The pipeline also automatically uses DSSP to annotate a pdb file for secondary structures. However, this tool is known to sometimes fail on larger structures. For a custom PDB upload, it is recommended that the user uploads their own DSSP file, as DSSP may fail on these structures. The annotations for DSSP are not necessary for the pipeline until the final characterization step, and would not affect preprocessing, prioritizing hits, meta-aggregation, or clustering. Even for the final characterization step, DSSP annotations are an optional input.
The DSSP Web Portal can be found at: https://pdb-redo.eu/dssp
For sequence alignment, the pipeline runs MUSCLE locally in order to align 2 sequences in order to compare between isoforms or across species.

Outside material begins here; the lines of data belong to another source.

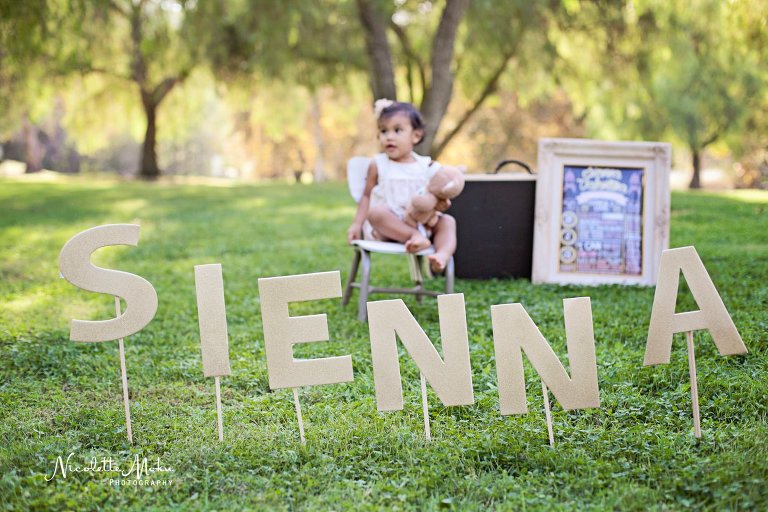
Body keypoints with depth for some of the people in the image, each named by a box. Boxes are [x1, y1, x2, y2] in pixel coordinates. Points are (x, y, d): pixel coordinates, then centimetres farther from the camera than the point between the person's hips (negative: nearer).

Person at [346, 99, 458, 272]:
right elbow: (367, 196, 7)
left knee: (447, 221, -20)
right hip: (387, 226, -2)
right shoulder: (378, 165, 4)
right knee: (375, 212, -32)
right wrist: (357, 224, -1)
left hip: (421, 223, 2)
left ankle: (442, 255, -49)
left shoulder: (427, 167, 6)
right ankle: (416, 238, -41)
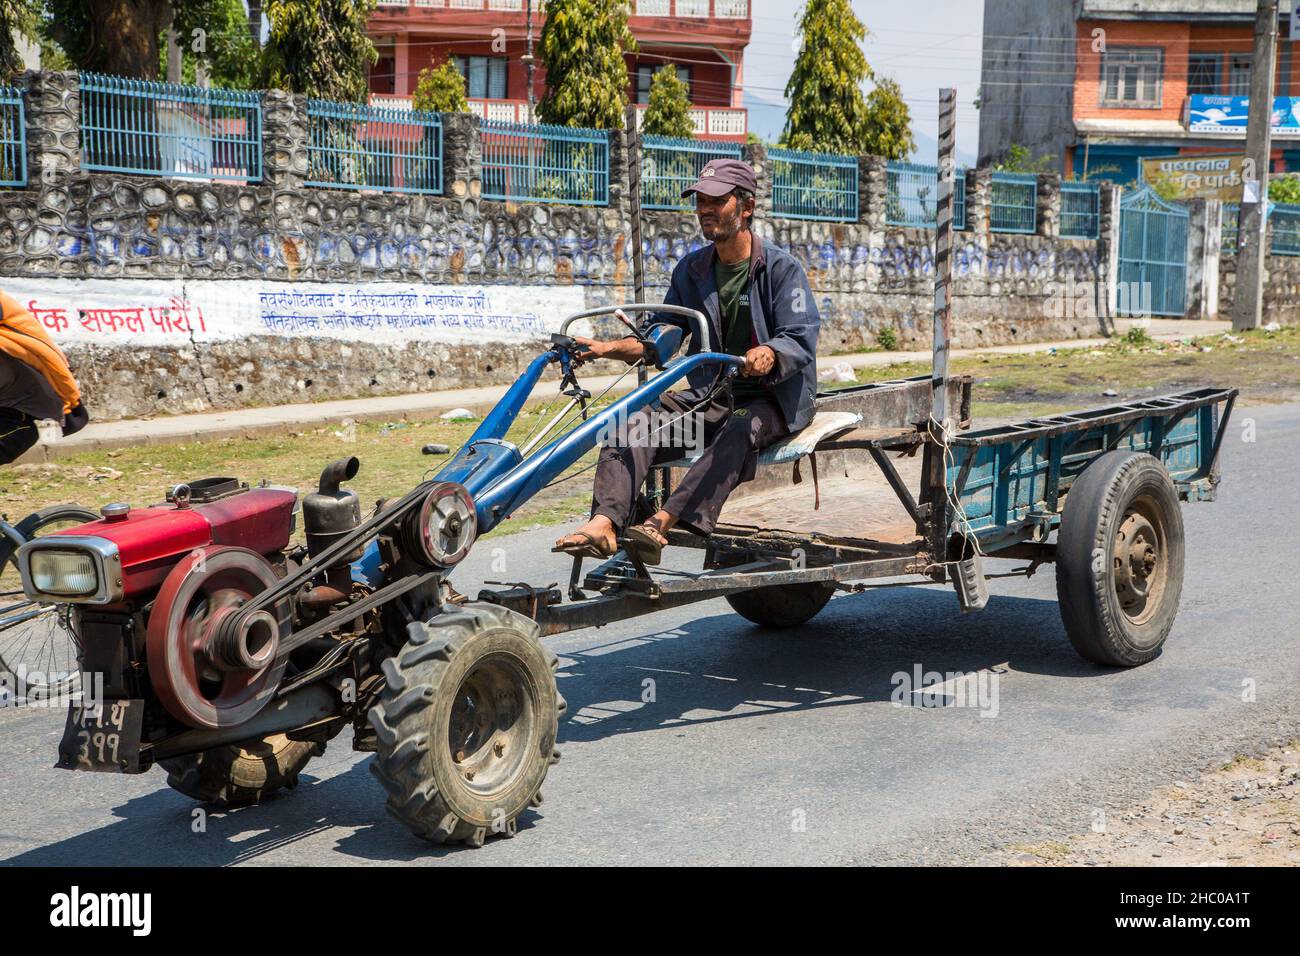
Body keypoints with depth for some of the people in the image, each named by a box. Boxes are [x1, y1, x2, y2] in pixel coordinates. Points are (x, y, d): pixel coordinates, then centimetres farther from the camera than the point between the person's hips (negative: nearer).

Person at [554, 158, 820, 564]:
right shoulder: (691, 269, 11)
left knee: (739, 431, -39)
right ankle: (603, 523, -42)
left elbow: (801, 339, -16)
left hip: (773, 399, -5)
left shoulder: (781, 268, -5)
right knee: (635, 423, -22)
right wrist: (609, 348, -9)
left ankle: (660, 523, -53)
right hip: (710, 397, 5)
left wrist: (768, 355, -40)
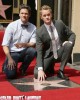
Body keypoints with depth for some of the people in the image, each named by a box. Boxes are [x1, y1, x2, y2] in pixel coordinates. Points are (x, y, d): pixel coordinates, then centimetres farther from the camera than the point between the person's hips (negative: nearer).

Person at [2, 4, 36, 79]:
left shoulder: (33, 27, -4)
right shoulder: (11, 26, -10)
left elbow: (33, 43, -6)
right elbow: (5, 45, -11)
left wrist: (24, 44, -27)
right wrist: (9, 58, -23)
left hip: (24, 52, 3)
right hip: (12, 53, -3)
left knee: (33, 51, -31)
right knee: (11, 74, -25)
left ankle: (23, 69, -2)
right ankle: (6, 65, 14)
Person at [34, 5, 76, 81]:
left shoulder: (59, 23, -7)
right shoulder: (39, 31, -13)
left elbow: (72, 34, 5)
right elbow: (39, 51, -16)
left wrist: (70, 42, -20)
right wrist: (40, 69, -27)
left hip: (60, 52, 2)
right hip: (49, 55, -2)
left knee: (69, 45, -30)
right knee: (37, 74, -23)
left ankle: (61, 71, -15)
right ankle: (50, 67, 14)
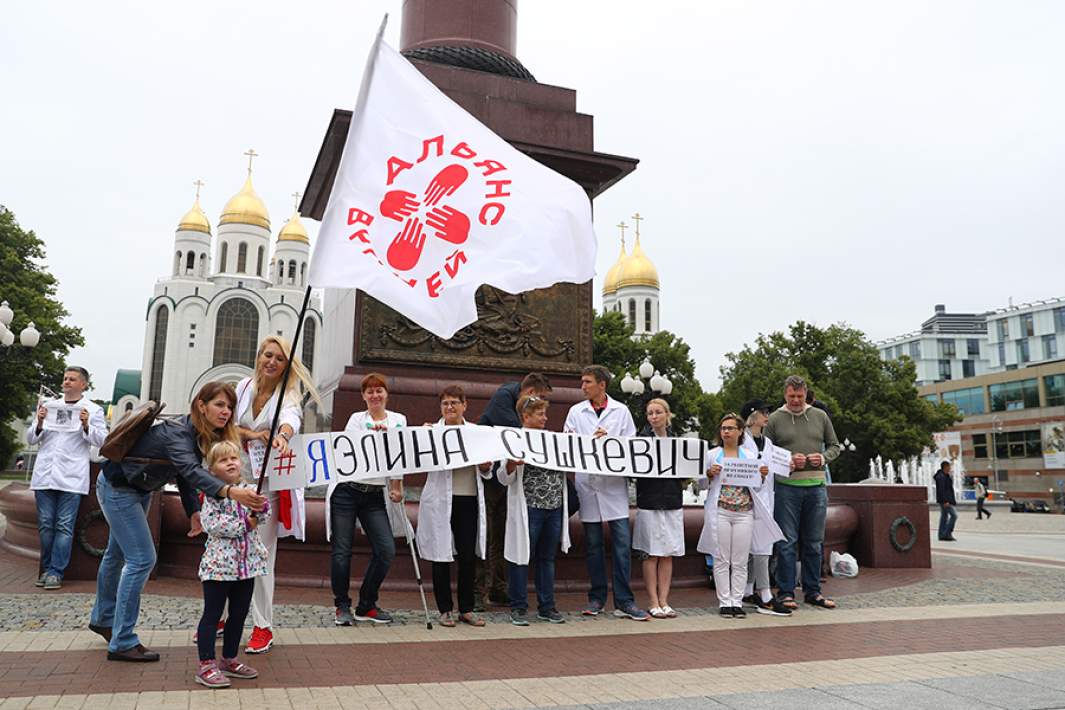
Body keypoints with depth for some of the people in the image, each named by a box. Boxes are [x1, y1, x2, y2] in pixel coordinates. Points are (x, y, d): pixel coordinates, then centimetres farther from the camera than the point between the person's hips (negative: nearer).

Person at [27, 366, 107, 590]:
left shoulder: (93, 410, 7)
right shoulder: (49, 406, 16)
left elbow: (103, 441, 0)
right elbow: (30, 439, 15)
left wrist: (87, 426, -16)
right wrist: (39, 424, -5)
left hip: (71, 477, -3)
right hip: (44, 475, 3)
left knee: (64, 526, -3)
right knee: (45, 525, 6)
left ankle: (56, 572, 1)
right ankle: (46, 569, 17)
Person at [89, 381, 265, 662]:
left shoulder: (201, 436, -7)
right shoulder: (177, 433, -34)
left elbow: (184, 475, -1)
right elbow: (190, 471, -52)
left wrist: (194, 513, -13)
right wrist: (231, 492, -67)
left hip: (138, 490, 9)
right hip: (117, 488, -9)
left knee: (118, 553, 23)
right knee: (142, 559, -12)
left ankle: (102, 619, 43)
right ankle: (122, 643, -2)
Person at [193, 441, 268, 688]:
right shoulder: (213, 493, -6)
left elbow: (266, 514, 3)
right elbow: (210, 522, -19)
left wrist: (261, 505, -19)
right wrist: (243, 524, -17)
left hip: (248, 563, 5)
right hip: (219, 563, -5)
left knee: (239, 614, 13)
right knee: (212, 614, 2)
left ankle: (229, 659, 27)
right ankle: (206, 665, 9)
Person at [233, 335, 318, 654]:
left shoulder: (289, 392, -9)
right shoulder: (244, 386, 4)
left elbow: (291, 416, -31)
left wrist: (283, 435, -53)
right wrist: (253, 434, -17)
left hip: (269, 481, -4)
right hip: (237, 475, 4)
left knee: (262, 553, -2)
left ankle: (263, 627, 9)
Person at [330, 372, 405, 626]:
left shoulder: (398, 420, 9)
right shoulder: (356, 419, 5)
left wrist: (397, 487, 0)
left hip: (376, 495, 2)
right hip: (346, 490, -2)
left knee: (386, 550, -7)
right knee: (342, 550, 0)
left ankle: (366, 606, 10)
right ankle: (342, 606, 16)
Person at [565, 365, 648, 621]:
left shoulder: (621, 411, 6)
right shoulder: (576, 411, 9)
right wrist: (592, 439, -11)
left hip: (614, 483, -1)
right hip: (587, 483, 1)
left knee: (623, 542, -4)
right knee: (593, 544, 7)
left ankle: (624, 601, 3)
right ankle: (597, 598, 18)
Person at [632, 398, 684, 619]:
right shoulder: (642, 438, -3)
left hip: (673, 501, 4)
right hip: (650, 502, -4)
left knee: (668, 554, 7)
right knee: (651, 554, 1)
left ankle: (664, 600, 15)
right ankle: (653, 602, 9)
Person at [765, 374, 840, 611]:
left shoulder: (820, 416, 10)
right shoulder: (774, 419, 1)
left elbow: (834, 445, 15)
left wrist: (823, 458, -5)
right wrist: (788, 461, -15)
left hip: (816, 486, 3)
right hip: (786, 487, -3)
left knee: (814, 543, 10)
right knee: (787, 542, -1)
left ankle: (812, 591, 21)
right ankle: (786, 593, 7)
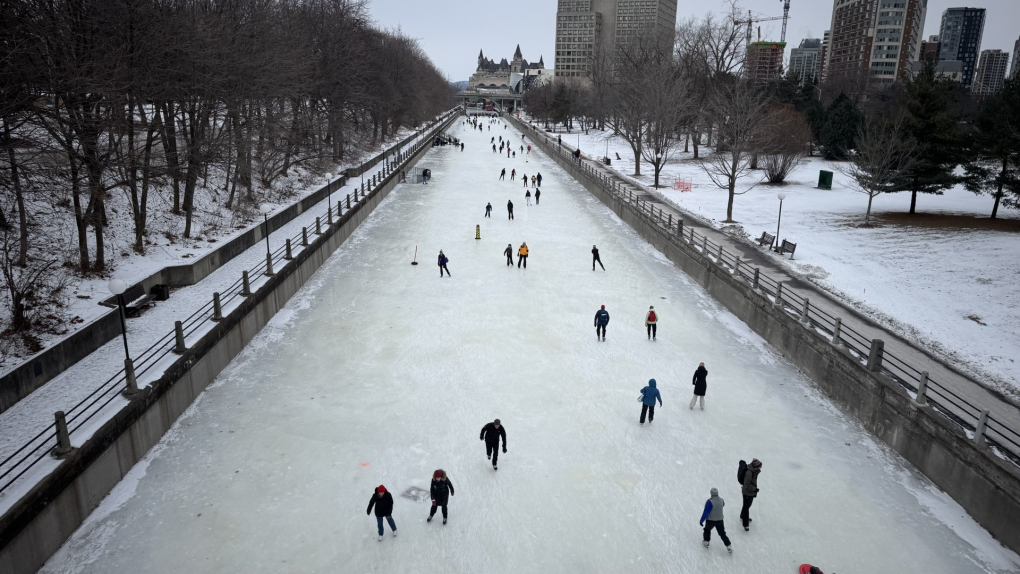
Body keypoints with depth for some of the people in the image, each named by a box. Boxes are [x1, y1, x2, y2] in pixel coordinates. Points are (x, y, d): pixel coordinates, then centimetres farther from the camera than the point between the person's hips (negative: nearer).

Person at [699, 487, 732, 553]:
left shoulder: (710, 502, -27)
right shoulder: (721, 500, -10)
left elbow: (705, 512, -24)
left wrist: (702, 520, -14)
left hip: (710, 520, -4)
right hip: (720, 520, 4)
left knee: (707, 530, 24)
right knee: (722, 534, 16)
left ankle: (706, 542, 36)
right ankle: (729, 547, 15)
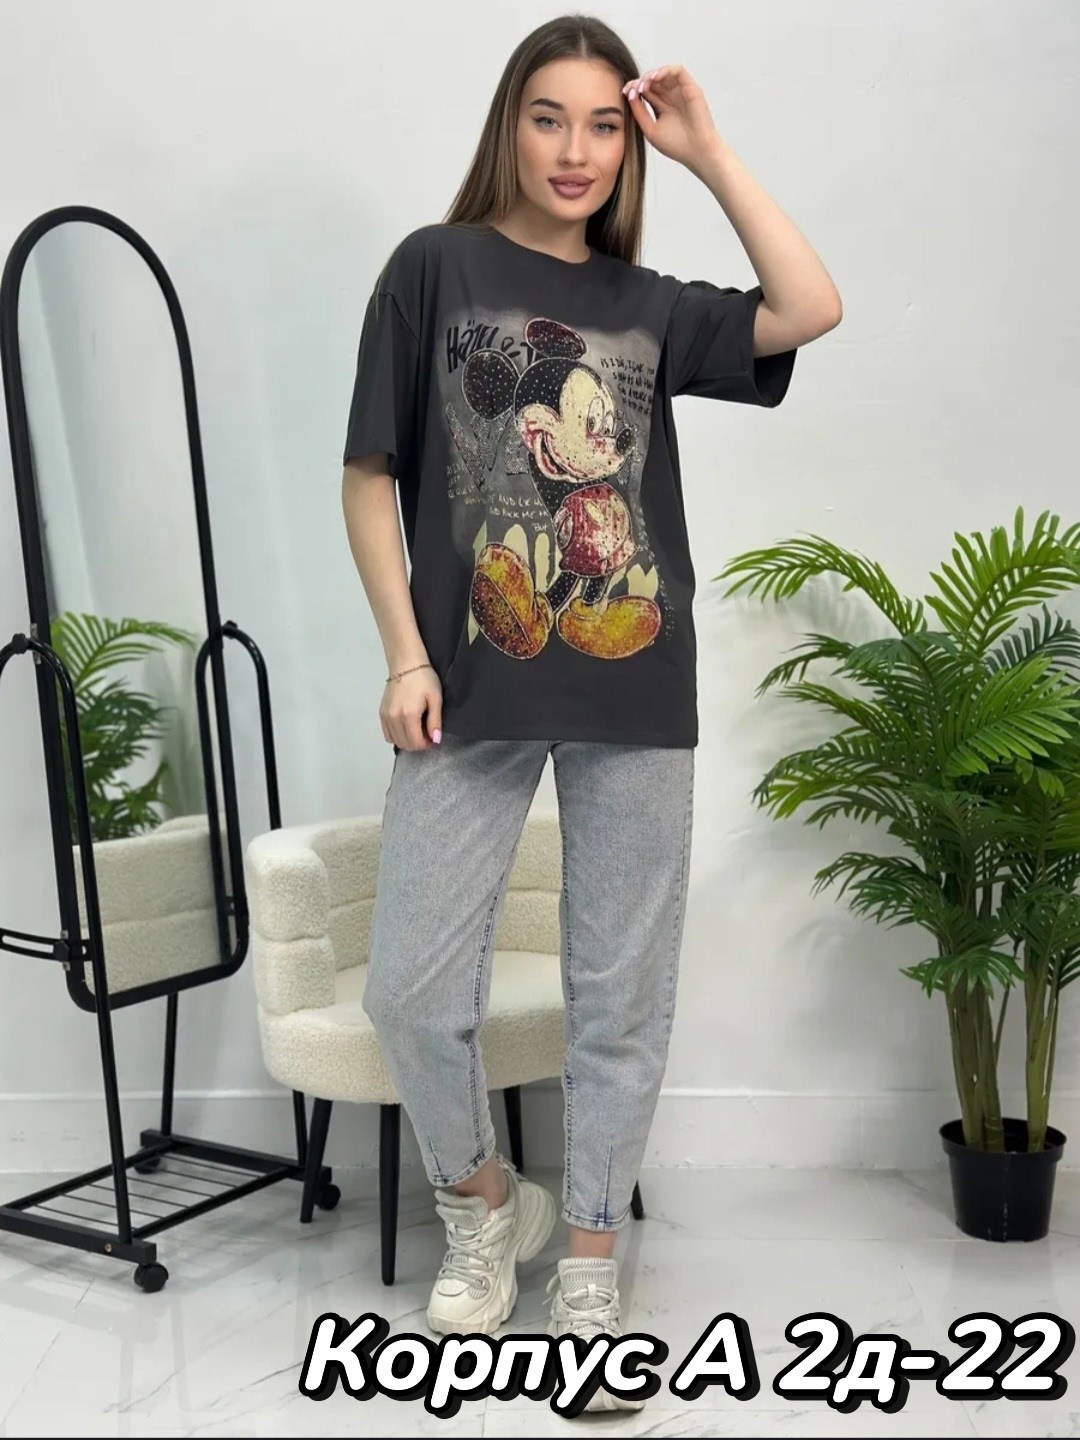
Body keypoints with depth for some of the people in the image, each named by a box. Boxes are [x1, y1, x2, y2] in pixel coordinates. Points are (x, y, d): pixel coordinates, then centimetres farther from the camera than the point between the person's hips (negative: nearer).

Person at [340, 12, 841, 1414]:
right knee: (410, 989, -4)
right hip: (475, 687, -2)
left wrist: (707, 149, 1)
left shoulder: (650, 304, 11)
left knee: (623, 997, 7)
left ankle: (590, 1264, 25)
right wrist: (405, 653, -7)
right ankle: (484, 1201, 26)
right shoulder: (434, 265, 4)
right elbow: (371, 477, 2)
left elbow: (813, 309, -3)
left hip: (637, 697, 2)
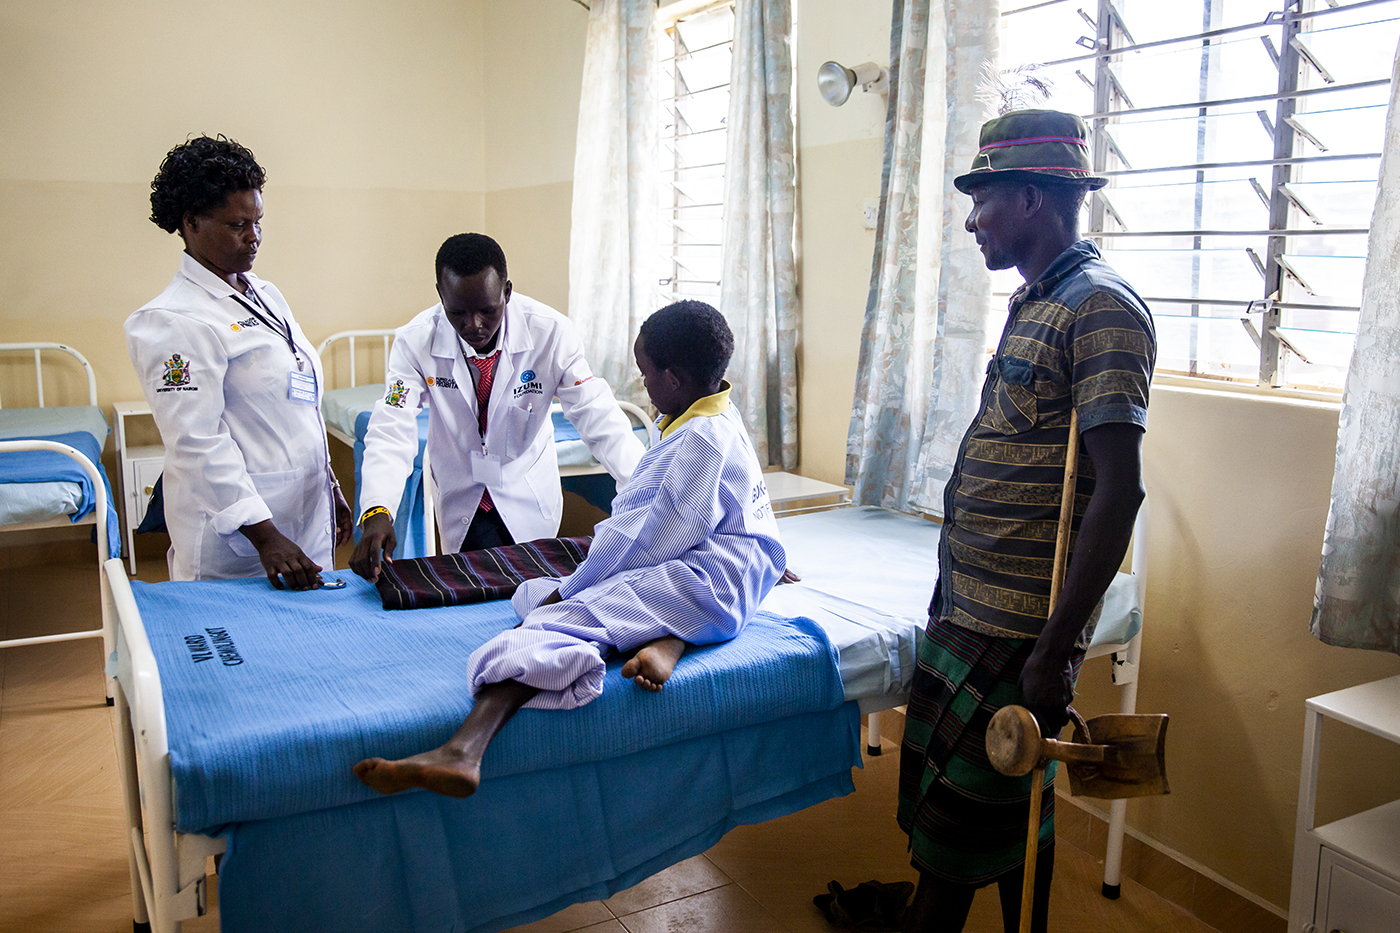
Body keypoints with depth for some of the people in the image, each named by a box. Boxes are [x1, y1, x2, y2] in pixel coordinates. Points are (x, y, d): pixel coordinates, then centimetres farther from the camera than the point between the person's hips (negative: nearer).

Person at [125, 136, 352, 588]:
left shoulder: (266, 294, 12)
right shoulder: (172, 321, -14)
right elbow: (198, 444, -20)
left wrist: (330, 486, 19)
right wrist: (264, 537, -25)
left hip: (305, 521, 8)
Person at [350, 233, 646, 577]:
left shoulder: (551, 332, -21)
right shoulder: (415, 341, -19)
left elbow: (598, 417, -21)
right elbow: (391, 431, -24)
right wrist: (376, 514, -41)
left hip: (530, 499, 0)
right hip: (462, 500, 0)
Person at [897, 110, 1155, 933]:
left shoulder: (1100, 308, -16)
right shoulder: (1035, 301, 13)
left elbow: (1120, 490, -21)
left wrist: (1055, 650, -23)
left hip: (1021, 626, -9)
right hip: (971, 607, 9)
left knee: (966, 810, 4)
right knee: (1013, 801, 19)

For running CLUSTAL, the associated formating packages do not work for arm machines (ie M1/M2/M3 MacBooks). However, the packages should download for Windows and Linux based machines. If the user is using an arm machine, it is recommended to set the mode to 'query' instead of 'run', which calls the MUSCLE API.
If MUSCLE or CLUSTAL cannot be run locally, the pipeline queries the MUSCLE API, although this may also fail due to issues with the API. Running the MUSCLE API also skips the next step using CLUSTAL.
Another option to skip MUSCLE and CLUSTAL is for users to run alignment on their own in a CLUSTAL format, and provide the sequence.align alignment file into the pipeline which is one of the optional inputs.
This project is licensed under the MIT License - see the LICENSE file for details.